An auxiliary relay is indicated at 70 and includes a coil 72 connected through a normally open switch 74 to battery negative at the contacts of terminal 5. The opposite side of coil 72 is connected to battery positive at terminal 4. Switch 74 will normally be open and will only be operated by railway maintenance personnel in the event that maintenance is required or there has been damage to the gate arm and the counterweights have moved the gate to a full raised position. Under present practice, the counterweights are usually raised by a mechanical device which takes rather substantial effort on the part of maintenance personnel. The contacts associated with auxiliary relay 72 are designated as H1 through H4, F1 through F4, and B1 through B4.
The operation of the circuit of FIG. 3 will now be described in conjunction with typical up and down gate movements. Assuming the gate is in a down position, the contacts of terminal 7 on board 32 will be closed and the contacts of terminal 6 will be open. In this condition, the coil 48 of relay 46 will be connected to battery negative through terminal 5 and to battery positive through the closed contacts of terminal 7, to up control battery positive, as indicated at 38. Thus, relay 46 will be up and each of the F terminals of this relay will be connected to an H terminal, opposite to that shown in FIG. 3. With the relay in that position, battery positive at 36 will be applied to F1, through H1, to the FF terminal of coil 28, then through coil 30, to terminal FX, to H2, F2, to armature terminal AA, through the armature to armature terminal AX, to H3, F3 and then back to battery negative at terminal 5. The motor will then operate in the up direction to raise the gate from essentially a 0° position to approximately 89° or to an almost vertical position. At this point, the contacts of terminal 7 will open and the hold circuit 44 will maintain the gate in its full raised or vertical position. Hold circuit 44 is connected directly across terminals 5 and 7 so that battery power will be applied to the hold-clear device to maintain the gate in the up position.
When the gate is to be lowered, the power down contacts 40 will be closed and hold coil 44 opens, releasing the hold-clear device, the contacts of terminal 6 on board 32 will be closed, and the circuit through contacts 7 of terminal will open. Relay 46 will have dropped down to the position shown. Battery positive is applied from terminal 4, H3 and B3 of relay 70, through the closed contacts 40, to the bottom of terminal 6, to the common junction point of resistors 52 and 54. From the output side of resistor 54, power will be supplied from B3 to H3 and then to the armature 20. From the output side of the armature the circuit will be completed through H4, B4 and then back to battery negative at terminal 5. Thus, resistor 54 will regulate the power applied to the armature and will in effect control armature torque.

### Given instruction a:
In the railway gate circuit excerpt, to about what angle does the motor raise the gate?
The text and the records have no connection to each other.

Records from a collection:
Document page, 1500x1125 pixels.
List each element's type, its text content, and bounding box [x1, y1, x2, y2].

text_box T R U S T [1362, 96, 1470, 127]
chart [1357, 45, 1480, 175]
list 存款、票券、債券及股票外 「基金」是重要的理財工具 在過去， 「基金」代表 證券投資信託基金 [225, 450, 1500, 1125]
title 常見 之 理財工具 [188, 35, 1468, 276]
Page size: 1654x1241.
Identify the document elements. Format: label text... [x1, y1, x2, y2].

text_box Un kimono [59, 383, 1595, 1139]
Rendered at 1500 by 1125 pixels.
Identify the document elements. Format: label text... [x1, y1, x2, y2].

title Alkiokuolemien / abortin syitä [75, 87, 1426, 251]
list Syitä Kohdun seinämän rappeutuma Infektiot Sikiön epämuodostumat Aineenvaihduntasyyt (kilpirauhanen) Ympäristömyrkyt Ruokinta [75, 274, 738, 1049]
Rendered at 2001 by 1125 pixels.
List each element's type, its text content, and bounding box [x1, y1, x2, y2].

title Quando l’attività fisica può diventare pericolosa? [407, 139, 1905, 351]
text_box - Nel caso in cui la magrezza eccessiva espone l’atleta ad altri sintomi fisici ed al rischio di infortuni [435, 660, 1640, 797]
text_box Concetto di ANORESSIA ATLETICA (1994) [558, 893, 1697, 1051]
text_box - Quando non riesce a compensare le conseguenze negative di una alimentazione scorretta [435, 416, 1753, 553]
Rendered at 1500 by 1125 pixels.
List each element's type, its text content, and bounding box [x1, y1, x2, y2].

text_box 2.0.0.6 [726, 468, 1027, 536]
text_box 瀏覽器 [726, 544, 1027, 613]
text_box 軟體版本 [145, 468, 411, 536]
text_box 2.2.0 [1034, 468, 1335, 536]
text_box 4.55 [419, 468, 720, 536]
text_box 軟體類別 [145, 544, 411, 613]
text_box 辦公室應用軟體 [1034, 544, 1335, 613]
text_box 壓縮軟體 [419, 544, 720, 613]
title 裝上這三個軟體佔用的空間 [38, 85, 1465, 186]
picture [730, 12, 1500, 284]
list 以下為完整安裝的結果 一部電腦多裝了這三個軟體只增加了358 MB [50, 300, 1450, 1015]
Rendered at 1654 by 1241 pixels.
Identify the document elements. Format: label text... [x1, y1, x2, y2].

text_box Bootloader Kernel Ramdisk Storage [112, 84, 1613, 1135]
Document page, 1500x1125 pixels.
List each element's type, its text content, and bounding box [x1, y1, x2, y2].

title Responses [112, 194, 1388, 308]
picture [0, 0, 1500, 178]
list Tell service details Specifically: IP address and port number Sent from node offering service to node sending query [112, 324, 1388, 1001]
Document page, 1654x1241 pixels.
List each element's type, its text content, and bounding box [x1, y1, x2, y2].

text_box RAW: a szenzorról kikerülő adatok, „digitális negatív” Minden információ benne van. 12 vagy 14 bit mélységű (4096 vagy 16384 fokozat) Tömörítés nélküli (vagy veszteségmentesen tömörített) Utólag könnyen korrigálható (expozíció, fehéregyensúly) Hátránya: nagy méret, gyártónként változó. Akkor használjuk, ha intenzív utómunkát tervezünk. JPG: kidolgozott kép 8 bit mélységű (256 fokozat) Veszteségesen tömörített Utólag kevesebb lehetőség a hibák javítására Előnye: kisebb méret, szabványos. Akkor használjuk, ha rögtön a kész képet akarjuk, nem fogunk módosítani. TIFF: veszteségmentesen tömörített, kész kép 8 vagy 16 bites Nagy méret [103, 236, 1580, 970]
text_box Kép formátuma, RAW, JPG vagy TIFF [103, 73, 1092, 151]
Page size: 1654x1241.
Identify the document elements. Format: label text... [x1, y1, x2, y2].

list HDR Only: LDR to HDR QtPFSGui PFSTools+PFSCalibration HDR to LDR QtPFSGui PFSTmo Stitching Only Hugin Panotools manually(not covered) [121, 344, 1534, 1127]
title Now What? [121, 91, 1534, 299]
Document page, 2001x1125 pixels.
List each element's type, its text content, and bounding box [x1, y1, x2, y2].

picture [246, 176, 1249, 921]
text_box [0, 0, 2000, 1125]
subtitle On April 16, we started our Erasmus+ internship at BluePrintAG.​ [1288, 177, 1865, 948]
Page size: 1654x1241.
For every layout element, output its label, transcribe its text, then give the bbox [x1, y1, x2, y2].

### Given instruction b:
Reproduce the lines of the records from the one containing "Rendered at 2001 by 1125 pixels." through the one containing "list 以下為完整安裝的結果 一部電腦多裝了這三個軟體只增加了358", inclusive.

### Full output a:
To approximately 89°, an almost vertical position.

### Full output b:
Rendered at 2001 by 1125 pixels.
List each element's type, its text content, and bounding box [x1, y1, x2, y2].

title Quando l’attività fisica può diventare pericolosa? [407, 139, 1905, 351]
text_box - Nel caso in cui la magrezza eccessiva espone l’atleta ad altri sintomi fisici ed al rischio di infortuni [435, 660, 1640, 797]
text_box Concetto di ANORESSIA ATLETICA (1994) [558, 893, 1697, 1051]
text_box - Quando non riesce a compensare le conseguenze negative di una alimentazione scorretta [435, 416, 1753, 553]
Rendered at 1500 by 1125 pixels.
List each element's type, its text content, and bounding box [x1, y1, x2, y2].

text_box 2.0.0.6 [726, 468, 1027, 536]
text_box 瀏覽器 [726, 544, 1027, 613]
text_box 軟體版本 [145, 468, 411, 536]
text_box 2.2.0 [1034, 468, 1335, 536]
text_box 4.55 [419, 468, 720, 536]
text_box 軟體類別 [145, 544, 411, 613]
text_box 辦公室應用軟體 [1034, 544, 1335, 613]
text_box 壓縮軟體 [419, 544, 720, 613]
title 裝上這三個軟體佔用的空間 [38, 85, 1465, 186]
picture [730, 12, 1500, 284]
list 以下為完整安裝的結果 一部電腦多裝了這三個軟體只增加了358 MB [50, 300, 1450, 1015]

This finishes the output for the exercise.